„IBM 5 in 5“: Neuerungen, die unser Leben verändern werden

IBM als Prophet: Was in den nächsten fünf Jahren passieren wird

| Redakteur: Jürgen Sprenzinger

IBM forscht: Die Prognose „IBM 5 in 5“ für 2014 – paradiesische Zustände oder Fluch?
IBM forscht: Die Prognose „IBM 5 in 5“ für 2014 – paradiesische Zustände oder Fluch? (Bild: IBM)

„IBM 5 in 5“ – eine Prognose mit fünf Trends, die das Potenzial haben, das Leben der Menschen in den nächsten fünf Jahren nachhaltig zu verändern: individuelles Lernen, die Renaissance des lokalen Einzelhandels, personalisierte medizinische Behandlungsmethoden, digitale Sicherheitsbegleiter im Netz sowie eine bessere städtische Versorgung.

Die Prognose „IBM 5 in 5“ für 2014, die zum achten Mal veröffentlicht wurde, basiert auf gesellschaftlichen Trends, Marktentwicklungen und Technologien, an denen die IBM Forschungs- und Entwicklungszentren weltweit arbeiten. Wichtige Grundlage für das diesjährige „IBM 5 in 5“ ist „Cognitive Computing“, das auf Technologien des IBM Computersystems „Watson“ zurückgreift: Lernende Systeme, die es schaffen, den Menschen mit seinen Intentionen und Wünschen zu verstehen. Sie verstehen die natürliche Sprache und Semantik und interagieren mit Menschen in einer Weise, die menschlichem Denken ähnelt. Dabei lernen sie aus Fehlern und Erfolgen, ziehen Rückschlüsse und erkennen Muster.

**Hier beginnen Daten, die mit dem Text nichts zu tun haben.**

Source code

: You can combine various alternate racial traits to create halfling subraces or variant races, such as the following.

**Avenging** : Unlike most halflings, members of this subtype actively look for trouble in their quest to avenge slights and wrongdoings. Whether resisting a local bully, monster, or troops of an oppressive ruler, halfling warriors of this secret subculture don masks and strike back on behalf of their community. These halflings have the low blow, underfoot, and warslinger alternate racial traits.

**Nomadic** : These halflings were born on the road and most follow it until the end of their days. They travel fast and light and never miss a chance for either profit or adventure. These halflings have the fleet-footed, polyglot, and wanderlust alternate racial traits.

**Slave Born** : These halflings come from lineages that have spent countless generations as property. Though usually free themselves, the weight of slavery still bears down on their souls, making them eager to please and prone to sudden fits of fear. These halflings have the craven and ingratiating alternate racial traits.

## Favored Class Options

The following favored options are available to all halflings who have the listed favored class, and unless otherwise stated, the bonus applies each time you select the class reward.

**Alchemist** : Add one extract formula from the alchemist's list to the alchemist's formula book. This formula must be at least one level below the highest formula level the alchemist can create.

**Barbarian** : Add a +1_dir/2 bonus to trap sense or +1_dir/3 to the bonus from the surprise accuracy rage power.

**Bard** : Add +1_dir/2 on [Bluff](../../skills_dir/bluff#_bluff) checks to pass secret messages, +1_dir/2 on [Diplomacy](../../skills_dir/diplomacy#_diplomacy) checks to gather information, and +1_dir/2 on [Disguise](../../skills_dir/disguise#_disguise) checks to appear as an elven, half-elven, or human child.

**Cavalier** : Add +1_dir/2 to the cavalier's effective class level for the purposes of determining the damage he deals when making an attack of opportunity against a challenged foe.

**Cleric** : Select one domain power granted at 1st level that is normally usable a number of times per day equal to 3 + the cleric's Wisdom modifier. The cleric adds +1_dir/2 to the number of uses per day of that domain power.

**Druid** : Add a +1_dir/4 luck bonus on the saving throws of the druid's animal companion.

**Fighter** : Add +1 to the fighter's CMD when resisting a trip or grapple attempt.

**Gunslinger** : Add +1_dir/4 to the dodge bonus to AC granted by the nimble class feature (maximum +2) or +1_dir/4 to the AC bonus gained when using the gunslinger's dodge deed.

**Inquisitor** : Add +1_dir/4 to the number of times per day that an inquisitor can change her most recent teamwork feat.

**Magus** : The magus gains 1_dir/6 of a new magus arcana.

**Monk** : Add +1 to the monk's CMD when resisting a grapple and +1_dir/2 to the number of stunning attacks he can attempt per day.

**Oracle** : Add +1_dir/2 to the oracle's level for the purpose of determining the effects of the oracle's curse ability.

Je mehr Informationen, ganz egal aus welchen Quellen, sie zur Verfügung haben, desto besser werden sie. Gepaart mit menschlicher Intelligenz werden damit der Zugang und der Umgang mit vorhandenen Informationen und Wissen wesentlich umfassender und selbstverständlicher.

Größere Lernerfolge durch individuelles Lernen

Bessere Bildung ist eine globale Herausforderung: Schätzungen gehen davon aus, dass weltweit fast zwei von drei Erwachsenen keinen höheren Schulabschluss schaffen. Wie aber könnte man das ändern? Durch eine stärkere individuelle Förderung, lautet die Antwort. Dafür werden die Lehrer durch die Auswertung der verfügbaren Daten über einzelne Schüler entlang ihre bisherigen „Schulkarriere“ zukünftig sehr viel besser wissen, wo ihre Stärken und Schwächen liegen, um sie auf dieser Grundlage gezielter fördern zu können. Ein Pilotprojekt mit einem der größten Schul-Distrikte der USA, zu dem insgesamt 170.000 Schüler gehören, nutzt beispielsweise neue Analyse-Technologien und individuell abgestimmte Lehr-Techniken, um die Leistungsfähigkeit jedes einzelnen Schülers weiter zu verbessern.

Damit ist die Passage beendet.